L'esistenza inautentica coincide con l'adesione acritica e spontanea a un certo mondo storico-sociale,
all'opinione accettata da tutti, alla modalità comune di intendere le cose e di rapportarsi a esse. L'uomo si apre
al mondo assumendo su esso la prospettiva dell'ambiente in cui gli è capitato di nascere ed è per questo che
considera gli enti nel loro valore di utilizzabili per scopi pratici prefissati e predeterminati. È questo il modo in
cui al bambino vengono insegnati i nomi degli oggetti e il loro uso, porgendogli le cose e mostrandogli come
utilizzarle in relazione alle altre. Il mondo allora gli appare come un insieme di significati già costituiti, di segni
e di strumenti disponibili per i suoi progetti pratici (una visione trasmessa da altri).
In questa dimensione di adesione alla mentalità pubblica, l'uomo non si sceglie, ma vive passivamente; il
progetto che egli è non è propriamente deciso da lui, ma è conseguenza dell'apertura storica in cui si trova
“gettato” e confinato. Heidegger parla a questo proposito di “deiezione” del soggetto, nel senso di “caduta”
dell'esserci nella banalità del quotidiano.
Tale situazione si esprime nel linguaggio attraverso l'uso ricorrente del “si” (“si dice”, “si pensa”, “si fa”...) e la
riduzione del discorso a chiacchiera, alla passiva accettazione di quanto viene detto.
Il passaggio all'esistenza autentica
Come è possibile accedere all'esistenza autentica? Secondo Heidegger, sulla scia di Kierkegaard, ciò è possibile
sperimentando un particolare modo di sentire: l'angoscia. L'angoscia si distingue dalla paura, che è sempre
timore determinato; essa rappresenta il sentimento che scaturisce di fronte alla nullità del mondo, “alla
possibile impossibilità di tutte le possibilità dell'uomo”. L'esserci è “progetto gettato”, si trova a esistere, a
esser-ci, senza averlo deciso. Pur essendo “fondamento” di se stesso e del mondo, egli è “assenza di
fondamento”, un progetto che poggia su una nullità. L'angoscia rivela all'uomo questo nulla su cui si fonda il
mondo e la sua stessa esistenza e dunque, gli rivela la sua costitutiva finitezza, mettendolo in relazione con la
temporalità e la morte.
Gli uomini rifuggono dal pensiero della propria morte, ma essa non è intesa da Heidegger in senso negativo,
come fine della vita, ma come la prospettiva che può conferire senso alla vita stessa, in quanto sottrae l'uomo
alla dimensione inautentica del “sì”, alle possibilità illusorie della quotidianità spesa in attività vane e futili, e
lo pone di fronte a una piena assunzione di responsabilità nei confronti di se stesso e della propria esistenza.

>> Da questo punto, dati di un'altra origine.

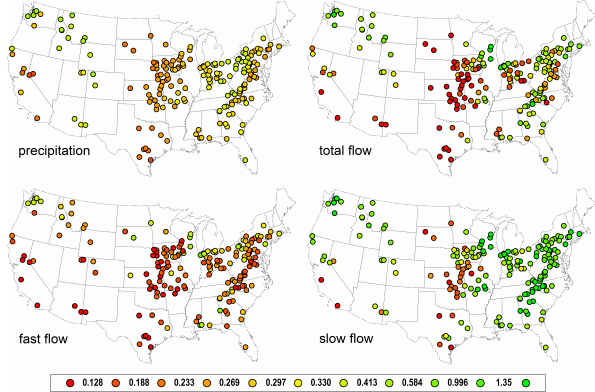
Fig. 6. Regional patterns of variation of parameter κ for the different duration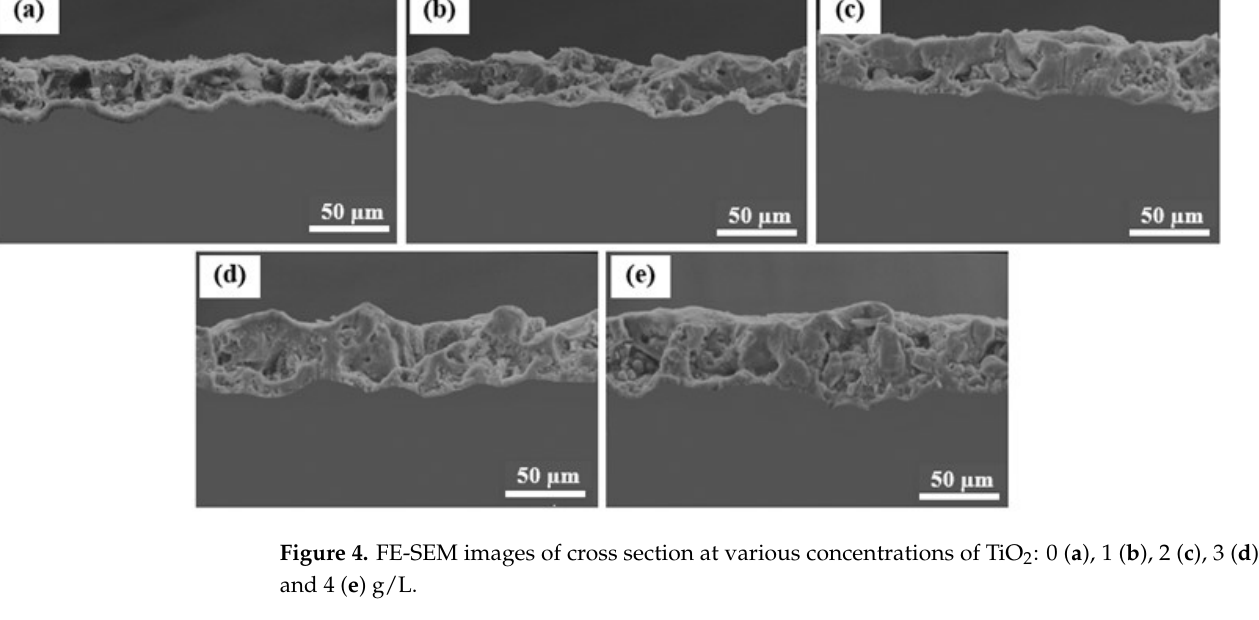
Figure 3. The average percentage of porosity and the average size of porosity with increasing concentration of TiO 2 NPs.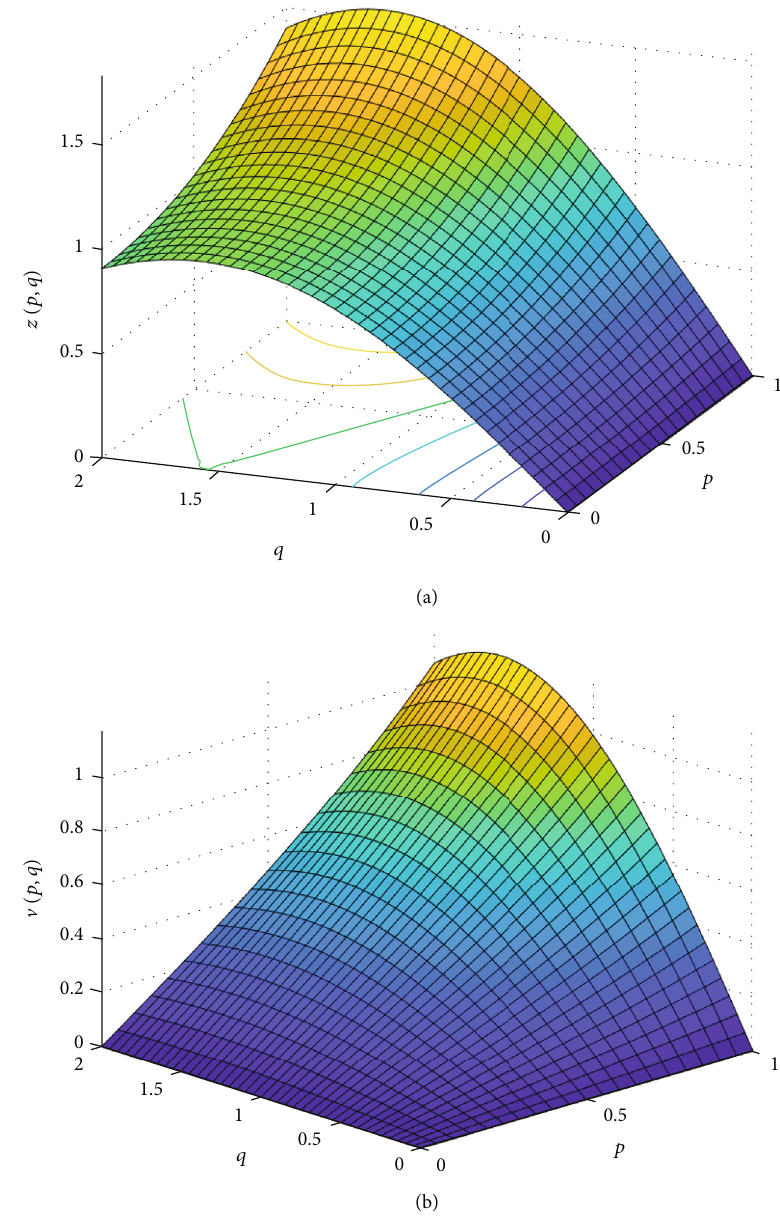
Figure 3: Numerical solution of z ð p , q Þ , v ð p , q Þ with ρ = ω = υ = 1 for Example 8 when m = 6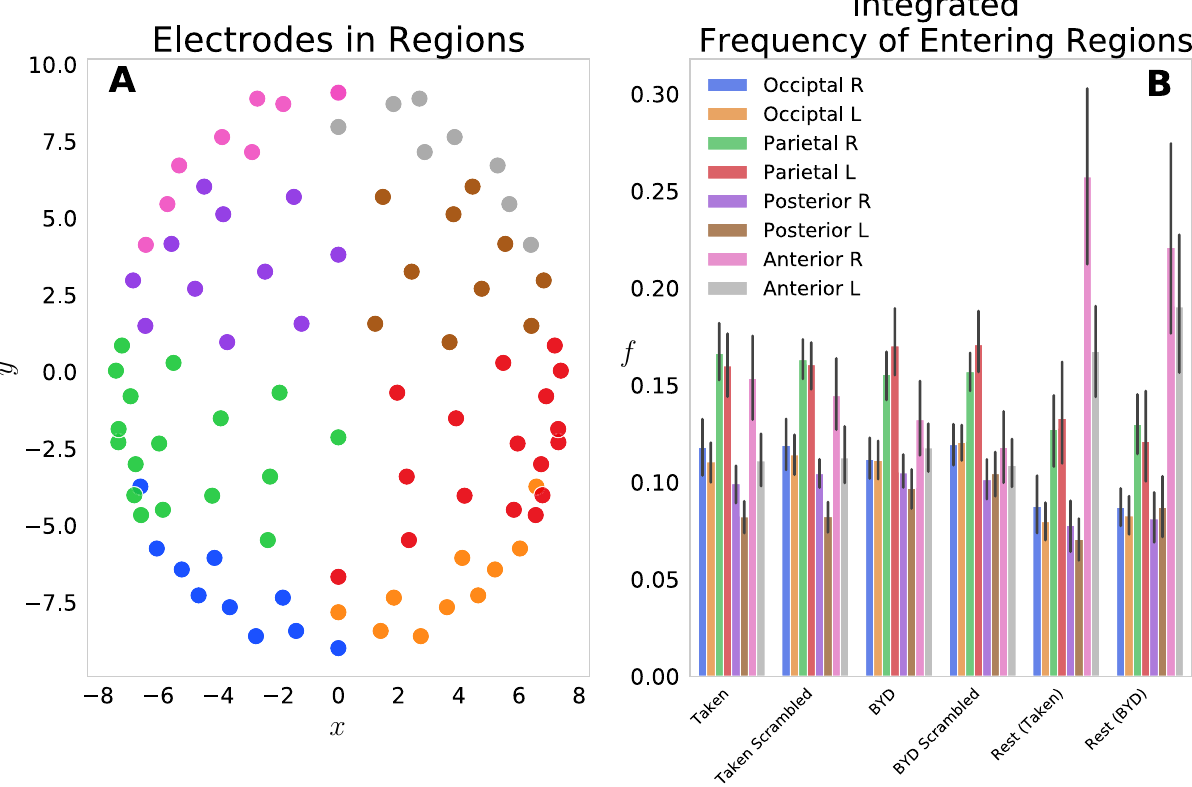
Figure 1. ( A ) Electrode locations for each of the 92 electrodes on the Electrical Geodesics Inc. headcap. Electrodes were projected onto a horizontal plane with the nose in the positive y direction. Electrodes have been colour-coded to display the constituent parts of the 8 groups for the frequency analysis, namely, occipital left (blue)/right (orange), parietal left (green)/right (red), posterior left (purple)/right (brown) and anterior left (pink)/right (grey). ( B ) Histograms representing the frequency of entering each region f G are displayed for the six conditions tested. Significant within stimulus change is present between each of the Anterior Left and Right regions when comparing the pre-stimulus rest and the respective stimulated condition ( P < 0.001, Tukey adjusted.). Error bars display the 1 standard deviation confidence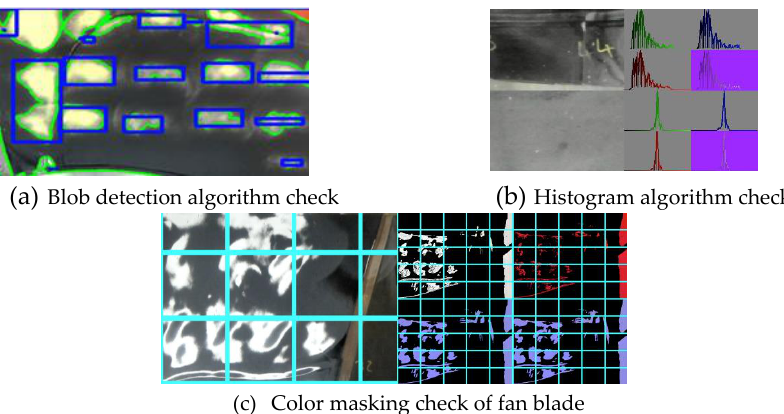
Figure 11. Fan-blade regions of interest for concave side. Sensors 2020 , 20 ,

Solo l' “anticipazione della morte” e il riconoscimento di se stesso come “essere-per-la-morte”, cioè essere
limitato, possono evitare all'uomo di disperdersi nel vuoto dell'esistenza “deietta”. Vivere autenticamente,
vivere per la morte, significa condurre la propria esistenza nella piena coscienza che il nostro orizzonte di vita
è limitato e che dunque le scelte che compiamo hanno il valore dell'irreversibilità, dell'aut-aut, che impone
una presa di posizione radicale.
L'anticipazione della morte, mentre svela all'uomo il nulla del mondo e dell'esserci, gli permette
contemporaneamente di far ritorno a se stesso.
La nozione di temporalità
Vivere nel tempo è per l'uomo essenziale: ogni suo atto cade nel tempo. Le stesse strutture fondamentali
dell'esserci hanno una dimensione temporale: la comprensione e la cura rinviano al futuro come condizione di
progettualità; la deiezione (l'esser ridotto a cosa tra le cose nella modalità inautentica dell'esistenza) confinano
l'uomo nel presente anonimo e alienato della temporalità quotidiana; la situazione affettiva (nella forma
dell'angoscia e della paura) rivelano all'esserci il legame con il passato, con la condizione di in-fondatezza e di
gettatezza che gli è propria e che rappresenta il suo limite.
Da-sein significa essere gettato nel presente, essere-qui.